The F.IX gene of the proband (II3) showed the same T6704C mutation as her sister's (II2). However, a second alteration, T31152C, was found in exon 8. This missense mutation, I344T, has not been reported to date but 2 mutations involving the same amino acid residue, I344F and I344S, have been found associated with moderate hemophilia (9th edition of the hemophilia B database;http://www.umds.ac.uk/molgen/haemBdatabase.htm).

The different levels of F.IXC and F.IXAg in II3 are only compatible with the presence of each mutation on different alleles and II3 is therefore a compound heterozygote.

Analysis of 2 intragenic polymorphic markers within the F.IXgene revealed that the 2 sisters, II2 and II3, inherited the same maternal haplotype, different from the normal eldest sister (II1). Therefore, the T6704C is of maternal origin. To investigate the possibility of somatic mosaicism in the mother (I2), DNA studies were performed on peripheral blood leukocytes and uroepithelial and buccal cells. Sequence analysis showed the unequivocal presence of a normal and mutant sequence at nucleotide 6704 in various amounts in these cells. COP PCR analysis confirmed the sequencing results with less than 5% leukocytes but 10% and 30% of uroepithelial or buccal cells, respectively, carrying the mutation. The second mutation of the proband (II3) probably originated in the father's gametes. Using the same approach, search for a mosaicism in the father's buccal and uroepithelial cells for the mutation in exon 8 was negative. Unfortunately, sperm cells were not available and germline mosaicism could not be excluded.

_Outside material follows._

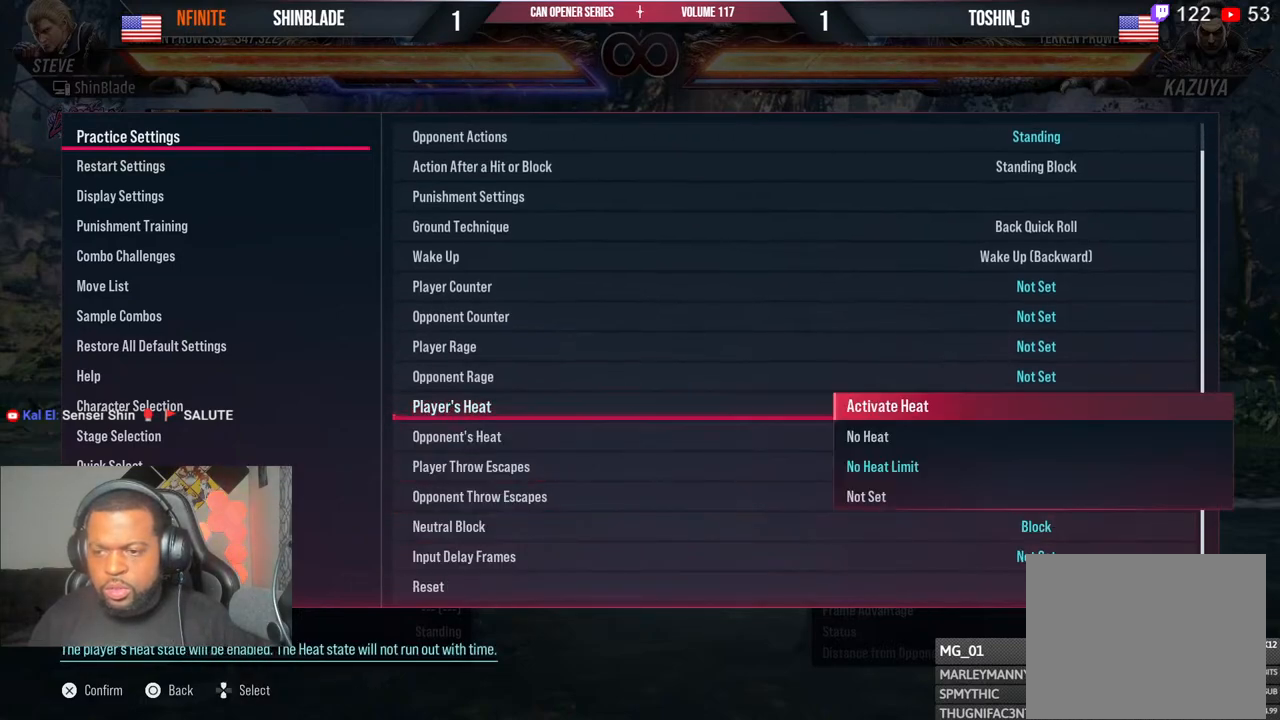
{"dt_ms": 500, "buttons": ["CROSS"], "left_stick": "center", "right_stick": "center", "events": [[117, "DPAD_UP", "down"], [217, "DPAD_UP", "up"], [350, "DPAD_UP", "down"], [433, "DPAD_UP", "up"], [450, "CROSS", "down"]]}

Mosaicism has been documented for chromosomal abnormalities, mitochondrial mutations, triplet repeats, and mutations in a growing number of dominant and X-linked single gene disorders.21For X-linked disorders, the detection of somatic mosaicism implies prior knowledge of the deleterious mutation. Actually, the method of choice for identification of the deleterious mutation relies on DNA sequencing, but the ability of this method to detect somatic mosaicism is poor because the ratio of the mutant to the wild-type allele can be quite small.

Somatic mosaicism may be more common than previously thought.22,23 In sporadic cases of hemophilia one must always consider the possibility of maternal somatic/germline mosaicism and therefore systematically examine buccal and uroepithelial DNA. In this family, the mother (I2) must be considered as a carrier even if the germinal mosaicism cannot be documented.

Moreover, the implication of the compound heterozygosity in II3 is that any male child has F.IX deficiency. Altogether, these results confirm the initial hypothesis based on coagulation studies that the molecular basis of hemophilia B in these 2 girls is different. Without determination of both low F.IXC and F.IXAg, such a hypothesis could not have been verified and if the entire F.IX gene had not been studied, one of the 2 mutations could have been overlooked with important consequences in genetic counseling.

We wish to thank Dr John F. Davidson for helpful advice.

Supported by a grant from Baxter Laboratories.

The publication costs of this article were defrayed in part by page charge payment. Therefore, and solely to indicate this fact, this article is hereby marked “advertisement” in accordance with 18 U.S.C. section 1734.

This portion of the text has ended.